There is a twist, though. Surprisingly (or unsurprisingly for some), most people don’t actually make that face when surprised. The full eyebrow raise, widened eyes and open mouth show up in only a minority of surprised people, roughly 10 to 30% across various studies. The same low hit rate holds for other emotions, such as happiness, sadness, and disgust. The expression may be useful, but we don’t reliably produce it.
This is not to say that the body ignores surprises. Studies have noted a brief change in skin sweat response and a momentary slowing of the heart as we freeze and orient toward the unexpected.
So if the surprised face isn’t a guaranteed readout of surprise, what else is it for?

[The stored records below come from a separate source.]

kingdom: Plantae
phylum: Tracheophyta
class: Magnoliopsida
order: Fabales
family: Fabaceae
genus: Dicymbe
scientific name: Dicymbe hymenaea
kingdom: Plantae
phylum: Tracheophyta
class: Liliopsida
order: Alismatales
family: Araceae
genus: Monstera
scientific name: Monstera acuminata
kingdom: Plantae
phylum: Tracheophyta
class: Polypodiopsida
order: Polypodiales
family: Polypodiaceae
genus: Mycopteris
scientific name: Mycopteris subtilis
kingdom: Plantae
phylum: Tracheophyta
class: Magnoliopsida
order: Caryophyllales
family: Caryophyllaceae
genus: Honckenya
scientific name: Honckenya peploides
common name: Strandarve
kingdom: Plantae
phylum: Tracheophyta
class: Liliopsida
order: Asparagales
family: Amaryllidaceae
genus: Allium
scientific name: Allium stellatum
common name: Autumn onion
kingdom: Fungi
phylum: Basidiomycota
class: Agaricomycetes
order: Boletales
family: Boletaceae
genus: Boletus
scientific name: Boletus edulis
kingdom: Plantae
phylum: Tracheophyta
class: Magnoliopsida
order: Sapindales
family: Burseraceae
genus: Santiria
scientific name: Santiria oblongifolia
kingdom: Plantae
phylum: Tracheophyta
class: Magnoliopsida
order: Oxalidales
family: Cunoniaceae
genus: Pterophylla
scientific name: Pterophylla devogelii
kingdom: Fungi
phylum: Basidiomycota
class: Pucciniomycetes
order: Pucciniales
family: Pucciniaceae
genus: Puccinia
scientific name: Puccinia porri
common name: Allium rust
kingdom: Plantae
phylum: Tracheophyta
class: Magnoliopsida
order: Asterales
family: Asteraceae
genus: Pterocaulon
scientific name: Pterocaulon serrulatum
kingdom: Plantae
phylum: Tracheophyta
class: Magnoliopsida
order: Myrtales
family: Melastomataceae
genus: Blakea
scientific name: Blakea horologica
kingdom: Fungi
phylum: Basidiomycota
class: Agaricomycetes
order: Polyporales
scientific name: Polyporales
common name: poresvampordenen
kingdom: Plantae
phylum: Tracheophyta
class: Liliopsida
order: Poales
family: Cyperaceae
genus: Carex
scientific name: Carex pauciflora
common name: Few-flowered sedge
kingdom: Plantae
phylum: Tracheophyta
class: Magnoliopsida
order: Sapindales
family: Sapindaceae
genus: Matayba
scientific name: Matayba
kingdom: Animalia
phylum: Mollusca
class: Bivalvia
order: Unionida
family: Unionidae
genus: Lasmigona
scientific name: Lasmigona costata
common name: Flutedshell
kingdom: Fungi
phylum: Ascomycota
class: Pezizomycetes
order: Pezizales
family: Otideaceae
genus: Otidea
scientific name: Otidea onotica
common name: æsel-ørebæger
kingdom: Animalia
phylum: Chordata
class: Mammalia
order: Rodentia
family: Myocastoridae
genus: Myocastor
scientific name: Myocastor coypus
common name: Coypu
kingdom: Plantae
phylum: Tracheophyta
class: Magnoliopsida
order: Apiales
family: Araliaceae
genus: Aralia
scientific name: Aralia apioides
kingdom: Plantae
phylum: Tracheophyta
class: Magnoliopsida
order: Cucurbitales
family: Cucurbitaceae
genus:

The other big answer is social communication. Our faces help broadcast our state to others around us. An angry face signals disapproval, while a fearful face warns of danger. Surprise works the same way. We often react to a surprise by raising our brows and blurting out an “Oh!”, as if to show the other person that we have been caught off guard.
Eyebrows are remarkably good at this. The ethologist Irenäus Eibl-Eibesfeldt filmed people greeting one another across cultures (in Samoa, Papua New Guinea, among the San of southern Africa, in Bali, and in Europe) and found the same quick up-and-down flick of the brows, lasting only a fraction of a second. This “eyebrow flash” is a near-universal signal of recognition, a wordless “I see you” that works across languages. So even when surprise itself doesn’t reliably move our brows, raised eyebrows remain one of our most powerful social signals.
It is worth stressing that these are still working hypotheses, and researchers are very much still untangling how and why we express surprise the way we do. Darwin wasn’t entirely wrong, then. The surprised face really can help us see more. It just isn’t the automatic giveaway he imagined.
A Final Word
Whether a surprise makes you raise your eyebrows or not, it does increase curiosity, as well as the urge to share that surprise. A surprising fact can make you curious about the topic, and by extension, the world around you. Not to mention, surprises are pleasant (for most people) and there is evidence that we seek out surprises because they give us joy.
Alice Walker’s words, “Expect nothing. Live frugally on surprise.” seem like good advice to live by!
References (click to expand)
- Jack, R. E., & Schyns, P. G. (2015, July). The Human Face as a Dynamic Tool for Social Communication. Current Biology. Elsevier BV.
- Reisenzein, R., Horstmann, G., & Schützwohl, A. (2017, September 23). The Cognitive-Evolutionary Model of Surprise: A Review of the Evidence. Topics in Cognitive Science. Wiley.
- Noordewier, M. K., & van Dijk, E. (2018, September 6). Surprise: unfolding of facial expressions. Cognition and Emotion. Informa UK Limited.
- Susskind, J. M., et al. (2008). Expressing fear enhances sensory acquisition. Nature Neuroscience.
- Anatomy, Head and Neck: Frontalis Muscle. StatPearls. NCBI Bookshelf.
- Grammer, K., et al. (1988). Patterns on the Face: The Eyebrow Flash in Crosscultural Comparison. Ethology.